(Edit tracking data)
=== Begin Enclosure ===

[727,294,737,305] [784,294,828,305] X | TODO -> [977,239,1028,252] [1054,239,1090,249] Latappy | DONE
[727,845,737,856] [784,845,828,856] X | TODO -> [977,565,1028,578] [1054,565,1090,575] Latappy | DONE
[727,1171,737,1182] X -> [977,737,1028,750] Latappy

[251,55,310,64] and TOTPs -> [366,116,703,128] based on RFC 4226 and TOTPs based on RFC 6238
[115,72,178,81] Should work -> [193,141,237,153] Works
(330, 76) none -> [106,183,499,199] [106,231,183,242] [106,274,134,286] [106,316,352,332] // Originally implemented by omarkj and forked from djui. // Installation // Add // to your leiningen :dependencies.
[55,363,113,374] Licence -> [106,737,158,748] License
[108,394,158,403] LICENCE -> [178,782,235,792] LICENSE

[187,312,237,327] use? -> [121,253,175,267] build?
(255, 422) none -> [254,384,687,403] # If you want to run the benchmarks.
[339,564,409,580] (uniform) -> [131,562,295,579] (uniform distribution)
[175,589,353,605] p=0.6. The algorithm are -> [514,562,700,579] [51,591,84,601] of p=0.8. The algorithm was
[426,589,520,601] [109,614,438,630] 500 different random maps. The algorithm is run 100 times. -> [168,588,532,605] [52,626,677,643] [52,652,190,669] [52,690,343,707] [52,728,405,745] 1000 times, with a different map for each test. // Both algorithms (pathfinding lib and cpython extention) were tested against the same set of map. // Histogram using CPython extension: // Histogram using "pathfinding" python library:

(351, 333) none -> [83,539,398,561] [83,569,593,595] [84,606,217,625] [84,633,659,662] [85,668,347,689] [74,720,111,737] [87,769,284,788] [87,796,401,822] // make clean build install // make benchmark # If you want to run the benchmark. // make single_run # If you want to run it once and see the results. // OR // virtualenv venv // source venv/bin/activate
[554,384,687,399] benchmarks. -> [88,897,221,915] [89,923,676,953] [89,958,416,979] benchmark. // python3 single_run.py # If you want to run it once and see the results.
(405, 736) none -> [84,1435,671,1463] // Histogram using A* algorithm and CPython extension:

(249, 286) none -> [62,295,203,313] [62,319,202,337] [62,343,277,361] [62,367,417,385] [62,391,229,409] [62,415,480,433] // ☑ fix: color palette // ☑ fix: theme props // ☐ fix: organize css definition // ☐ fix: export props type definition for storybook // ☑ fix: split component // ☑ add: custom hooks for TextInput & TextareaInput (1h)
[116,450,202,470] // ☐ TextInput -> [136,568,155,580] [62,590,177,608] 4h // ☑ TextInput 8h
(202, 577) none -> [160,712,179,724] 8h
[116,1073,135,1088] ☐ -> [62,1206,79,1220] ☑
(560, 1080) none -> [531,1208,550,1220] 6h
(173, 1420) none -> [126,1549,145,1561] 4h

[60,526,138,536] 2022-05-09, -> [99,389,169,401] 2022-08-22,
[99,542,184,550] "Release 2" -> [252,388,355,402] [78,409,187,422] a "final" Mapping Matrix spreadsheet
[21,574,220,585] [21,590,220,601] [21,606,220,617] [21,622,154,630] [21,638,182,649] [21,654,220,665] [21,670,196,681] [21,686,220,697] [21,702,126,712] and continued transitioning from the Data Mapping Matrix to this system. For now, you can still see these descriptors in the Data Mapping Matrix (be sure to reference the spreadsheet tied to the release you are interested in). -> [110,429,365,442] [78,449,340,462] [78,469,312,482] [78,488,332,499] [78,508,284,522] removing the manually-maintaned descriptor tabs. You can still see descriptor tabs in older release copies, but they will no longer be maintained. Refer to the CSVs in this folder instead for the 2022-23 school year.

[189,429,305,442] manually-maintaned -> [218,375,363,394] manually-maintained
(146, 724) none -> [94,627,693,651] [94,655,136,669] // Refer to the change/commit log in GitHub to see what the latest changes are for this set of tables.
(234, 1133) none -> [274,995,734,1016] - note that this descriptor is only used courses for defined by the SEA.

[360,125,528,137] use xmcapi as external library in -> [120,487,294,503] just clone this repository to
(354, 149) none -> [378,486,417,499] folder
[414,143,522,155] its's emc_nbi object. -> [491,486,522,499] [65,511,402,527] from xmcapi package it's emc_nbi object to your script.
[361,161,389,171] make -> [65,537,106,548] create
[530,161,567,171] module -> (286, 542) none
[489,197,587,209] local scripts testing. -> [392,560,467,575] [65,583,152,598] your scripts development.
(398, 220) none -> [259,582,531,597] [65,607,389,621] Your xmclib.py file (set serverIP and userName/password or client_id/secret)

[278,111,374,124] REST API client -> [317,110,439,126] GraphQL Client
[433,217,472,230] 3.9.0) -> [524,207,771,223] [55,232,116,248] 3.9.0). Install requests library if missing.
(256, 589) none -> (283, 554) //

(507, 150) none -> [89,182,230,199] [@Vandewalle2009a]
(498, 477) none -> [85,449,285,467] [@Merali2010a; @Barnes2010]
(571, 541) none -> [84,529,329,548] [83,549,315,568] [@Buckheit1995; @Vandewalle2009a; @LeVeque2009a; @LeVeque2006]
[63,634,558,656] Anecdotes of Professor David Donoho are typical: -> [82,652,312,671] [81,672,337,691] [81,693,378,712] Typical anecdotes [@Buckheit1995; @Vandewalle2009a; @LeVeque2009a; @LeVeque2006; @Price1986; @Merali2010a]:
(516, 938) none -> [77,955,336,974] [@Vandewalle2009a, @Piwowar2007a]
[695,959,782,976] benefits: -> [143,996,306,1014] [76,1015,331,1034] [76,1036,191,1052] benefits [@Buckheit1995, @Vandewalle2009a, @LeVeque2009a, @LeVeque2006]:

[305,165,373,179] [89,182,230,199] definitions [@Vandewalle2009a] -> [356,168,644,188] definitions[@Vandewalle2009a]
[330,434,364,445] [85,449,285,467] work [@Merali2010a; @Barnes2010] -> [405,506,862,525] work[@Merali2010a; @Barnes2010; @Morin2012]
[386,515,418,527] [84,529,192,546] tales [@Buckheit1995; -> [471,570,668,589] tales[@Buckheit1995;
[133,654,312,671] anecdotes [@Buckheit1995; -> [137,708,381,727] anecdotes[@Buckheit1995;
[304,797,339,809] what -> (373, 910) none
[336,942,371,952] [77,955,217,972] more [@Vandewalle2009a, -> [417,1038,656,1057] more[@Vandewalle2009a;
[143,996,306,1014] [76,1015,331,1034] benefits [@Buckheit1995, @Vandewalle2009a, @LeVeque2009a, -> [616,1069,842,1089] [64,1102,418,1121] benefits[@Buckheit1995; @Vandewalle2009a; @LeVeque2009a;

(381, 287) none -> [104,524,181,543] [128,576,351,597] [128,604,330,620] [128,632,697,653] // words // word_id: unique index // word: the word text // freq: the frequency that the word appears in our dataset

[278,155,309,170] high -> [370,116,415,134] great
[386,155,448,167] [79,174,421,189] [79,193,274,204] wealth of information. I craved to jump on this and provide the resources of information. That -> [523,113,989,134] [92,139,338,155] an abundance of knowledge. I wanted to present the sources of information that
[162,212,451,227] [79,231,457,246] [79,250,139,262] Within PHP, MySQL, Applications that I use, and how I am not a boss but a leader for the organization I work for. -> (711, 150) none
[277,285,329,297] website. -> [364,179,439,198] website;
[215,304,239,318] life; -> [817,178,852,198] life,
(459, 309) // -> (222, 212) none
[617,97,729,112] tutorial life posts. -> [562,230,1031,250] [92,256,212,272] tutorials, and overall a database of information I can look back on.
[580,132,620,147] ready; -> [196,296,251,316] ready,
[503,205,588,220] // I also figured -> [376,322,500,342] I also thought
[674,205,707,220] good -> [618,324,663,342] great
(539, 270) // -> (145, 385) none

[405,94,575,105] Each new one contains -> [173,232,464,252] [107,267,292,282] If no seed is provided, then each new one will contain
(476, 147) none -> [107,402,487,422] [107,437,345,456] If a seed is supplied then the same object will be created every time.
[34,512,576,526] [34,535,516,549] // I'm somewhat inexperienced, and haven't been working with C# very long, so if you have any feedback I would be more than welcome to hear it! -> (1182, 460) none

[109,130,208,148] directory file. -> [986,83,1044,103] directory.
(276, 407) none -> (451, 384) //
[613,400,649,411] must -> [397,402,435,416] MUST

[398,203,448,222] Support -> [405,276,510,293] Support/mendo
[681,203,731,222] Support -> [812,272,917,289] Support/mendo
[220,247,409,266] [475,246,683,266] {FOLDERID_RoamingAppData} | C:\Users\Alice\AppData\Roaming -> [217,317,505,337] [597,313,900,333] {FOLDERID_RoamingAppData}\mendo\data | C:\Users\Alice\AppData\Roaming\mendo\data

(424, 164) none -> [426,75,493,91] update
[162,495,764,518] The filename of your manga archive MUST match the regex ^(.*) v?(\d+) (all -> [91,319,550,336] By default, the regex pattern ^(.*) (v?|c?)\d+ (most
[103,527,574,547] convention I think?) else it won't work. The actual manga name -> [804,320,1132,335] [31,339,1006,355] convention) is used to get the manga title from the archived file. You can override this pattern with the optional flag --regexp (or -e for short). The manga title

=== End Enclosure ===

# Task instructions
From the data above, output exactly the lines between the one containing "Mapping Matrix spreadsheet" and the one containing "(398, 220) none", counting both of them.

# Exercise response
[99,542,184,550] "Release 2" -> [252,388,355,402] [78,409,187,422] a "final" Mapping Matrix spreadsheet
[21,574,220,585] [21,590,220,601] [21,606,220,617] [21,622,154,630] [21,638,182,649] [21,654,220,665] [21,670,196,681] [21,686,220,697] [21,702,126,712] and continued transitioning from the Data Mapping Matrix to this system. For now, you can still see these descriptors in the Data Mapping Matrix (be sure to reference the spreadsheet tied to the release you are interested in). -> [110,429,365,442] [78,449,340,462] [78,469,312,482] [78,488,332,499] [78,508,284,522] removing the manually-maintaned descriptor tabs. You can still see descriptor tabs in older release copies, but they will no longer be maintained. Refer to the CSVs in this folder instead for the 2022-23 school year.

[189,429,305,442] manually-maintaned -> [218,375,363,394] manually-maintained
(146, 724) none -> [94,627,693,651] [94,655,136,669] // Refer to the change/commit log in GitHub to see what the latest changes are for this set of tables.
(234, 1133) none -> [274,995,734,1016] - note that this descriptor is only used courses for defined by the SEA.

[360,125,528,137] use xmcapi as external library in -> [120,487,294,503] just clone this repository to
(354, 149) none -> [378,486,417,499] folder
[414,143,522,155] its's emc_nbi object. -> [491,486,522,499] [65,511,402,527] from xmcapi package it's emc_nbi object to your script.
[361,161,389,171] make -> [65,537,106,548] create
[530,161,567,171] module -> (286, 542) none
[489,197,587,209] local scripts testing. -> [392,560,467,575] [65,583,152,598] your scripts development.
(398, 220) none -> [259,582,531,597] [65,607,389,621] Your xmclib.py file (set serverIP and userName/password or client_id/secret)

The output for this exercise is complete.